Partager

La requête d’une intervention de la force en attente de la Cédéao a été adressée au président ivoirien par son homologue malien. Pourquoi Dioncounda Traoré se décide-t-il enfin à accepter maintenant ce qu’il avait refusé à la communauté internationale ? Comment réagiront les acteurs hostiles à la présence de troupes étrangères au Mali ?

Le gouvernement n’ayant pas de porte-parole, la présidence étant dépourvue d’une cellule de communication fonctionnelle, c’est par une radio internationale que le peuple malien a appris que son président par intérim a requis l’intervention d’une force étrangère pour déloger les groupes armés qui occupent son nord. Mais cela est tout à fait normal dans un pays piloté à vue, et dont, des deux hommes qui occupent le cockpit, personne ne sait qui est le commandant de bord et qui est le copilote. Toujours est-il que, selon Radio France internationale, qui l’aurait appris du représentant spécial de la France au Sahel, c’est Dioncounda Traoré, président de la République, qui a demandé au chef d’Etat ivoirien, Alassane Dramane Ouattara, président en exercice de la Cédéao, de venir au Mali pour sécuriser les organes de la transition, lutter contre le terrorisme, renforcer les capacités militaires, réorganiser et doter de moyens techniques les forces armées et de sécurité.

Pendant ce temps, d’autres pays inquiets de l’insécurité dans la bande sahélo-saharienne s’activent à recevoir de l’Onu un mandat.
La requête de Dioncounda Traoré ne manque pas de soulever des interrogations chez les observateurs. Pourquoi maintenant ? Et, surtout, pourquoi le président de la République, dans sa requête, demande-t-il à la Cédéao ce qu’il avait refusé auparavant, notamment la sécurisation des organes de la transition ?
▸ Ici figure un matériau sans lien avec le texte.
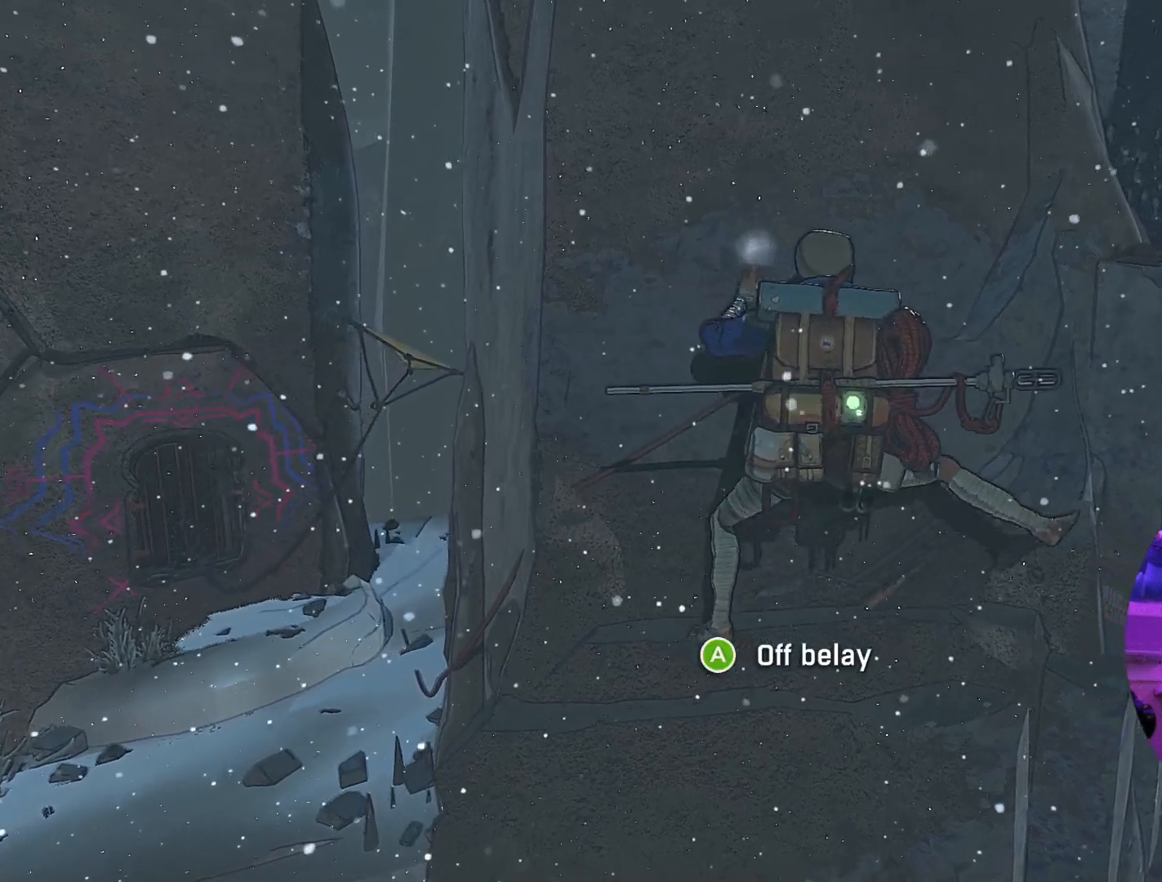
{"buttons": [], "left_stick": "center", "right_stick": "center", "events": [[83, "left_stick", "center"], [317, "left_stick", "down"], [467, "left_stick", "center"]]}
A l’analyse, il semble que Dioncounda Traoré a cédé à certaines pressions et contraintes émanant de ses pairs de la sous-région et des partenaires techniques et financiers. Exigée par la communauté internationale, la formation d’un gouvernement d’union nationale semble ne pas avoir le total aval des pays amis. En raison de l’importante présence de représentants des forces armées et de sécurité et de personnes jugées trop proches de l’actuel Premier ministre, en raison également de l’étroitesse de la marge de manœuvres d’un chef de l’Etat qui ne parvient pas à affirmer véritablement son autorité dans la gestion des affaires de la nation.

De plus, malgré l’acceptation de ce gouvernement par la majorité des forces vives, les partenaires financiers rechignent à délier les cordons de la bourse. Dioncounda Traoré ne peut pas non plus se permettre d’ignorer les critiques venant de ses amis du Front du refus qui s’évertuent à demander l’intervention de forces étrangères au Mali. Il y a quelques jours seulement, un responsable du Fdr réclamait, sur les antennes de la même RFI, la force en attente de la Cédéao. Et quoiqu’en dise un diplomate français, la récente prise de la localité de Douentza, située à seulement moins de 200 kilomètres de Sévaré, pourrait avoir pésé sur la décision présidentielle de requérir la communauté internationale pour sauver son pays.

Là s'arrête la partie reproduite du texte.